## Tasks to perform
1/ Retype part of the passage on Old Testament law word for word, starting at the words "I have also" and stopping after "the New Testament.".
2/ Extend the passage on Old Testament law with new writing that picks up after its final sentence.

I have also met this objection. Circumcision and polygamy were universal, and your argument would establish them. In the first place circumcision was never universal, and even if it had been, we have numerous statements in the New Testament denying its further claim and a seal of the covenant, as I believe, clearly revealed which was to supersede it. As to polygamy, it may be safely affirmed that it never was divinely commanded, it is contrary to a definite law of God, announced to our first parents, and reaffirmed in the New Testament.
With sacrifice all the rites of ceremonial significance and the retinue of priests and Levites which administered them came to an end. All moral obligations, however, were not abolished, but many of them were more strictly interpreted. The Sermon on the Mount reveals a higher conception of moral obligation and requires a purer motive than any precept of the Old Testament. The laws of home relationship are made more binding. The bill of divorcement is swept away and only the great principle recognized, namely, faithlessness to the universal law, “Thou shalt not commit adultery.” Even in the case of ritual offering this is true. Take an example. While incense is abolished, that which is symbolized, the great heart beat of humanity which we call prayer, is not abolished but is enlarged to a precept of exceeding broad scope, “Pray without ceasing.”

## Record excerpts
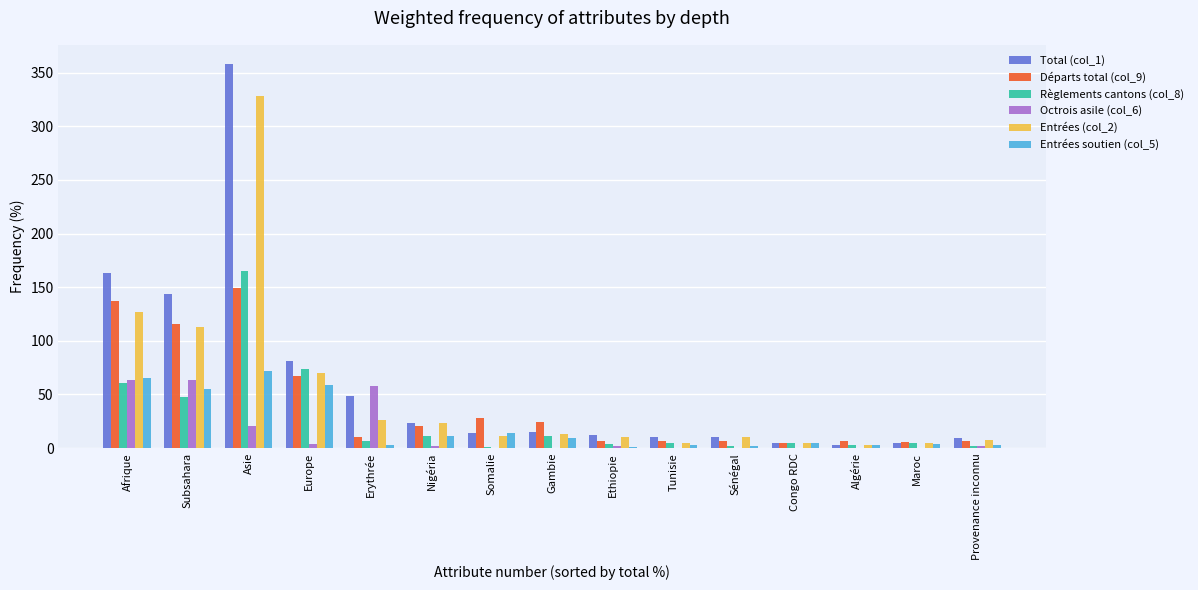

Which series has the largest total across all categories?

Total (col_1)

==

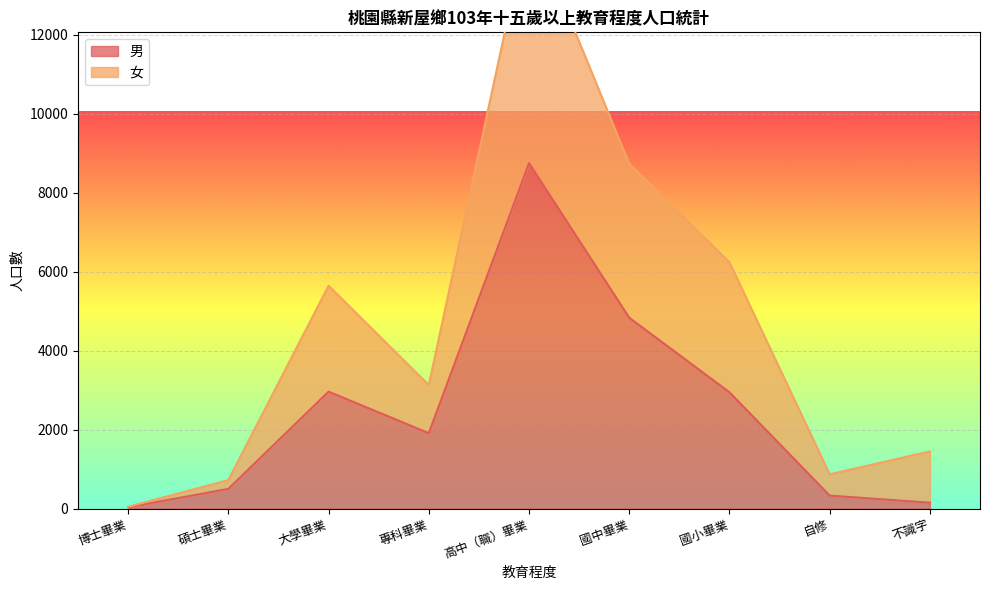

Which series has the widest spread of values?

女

## Numbered responses
1/
I have also met this objection. Circumcision and polygamy were universal, and your argument would establish them. In the first place circumcision was never universal, and even if it had been, we have numerous statements in the New Testament denying its further claim and a seal of the covenant, as I believe, clearly revealed which was to supersede it. As to polygamy, it may be safely affirmed that it never was divinely commanded, it is contrary to a definite law of God, announced to our first parents, and reaffirmed in the New Testament.

2/
Now we demand some word of fair implication at least, or some example to show that the universal obligation of the tithe has been set aside in the general shaking up of the earth. It was not removed as being one of “the things that are made,” but, as I believe, it remains as one of “the things which cannot be shaken.” This statement is borne out by the evidence afforded from its history. “These thing ought ye to have done” is a word that justifies our conclusion.
Fourth: Not Being Abrogated When the Old Testament Economy Ended, it is Universally Binding in the New Testament Dispensation.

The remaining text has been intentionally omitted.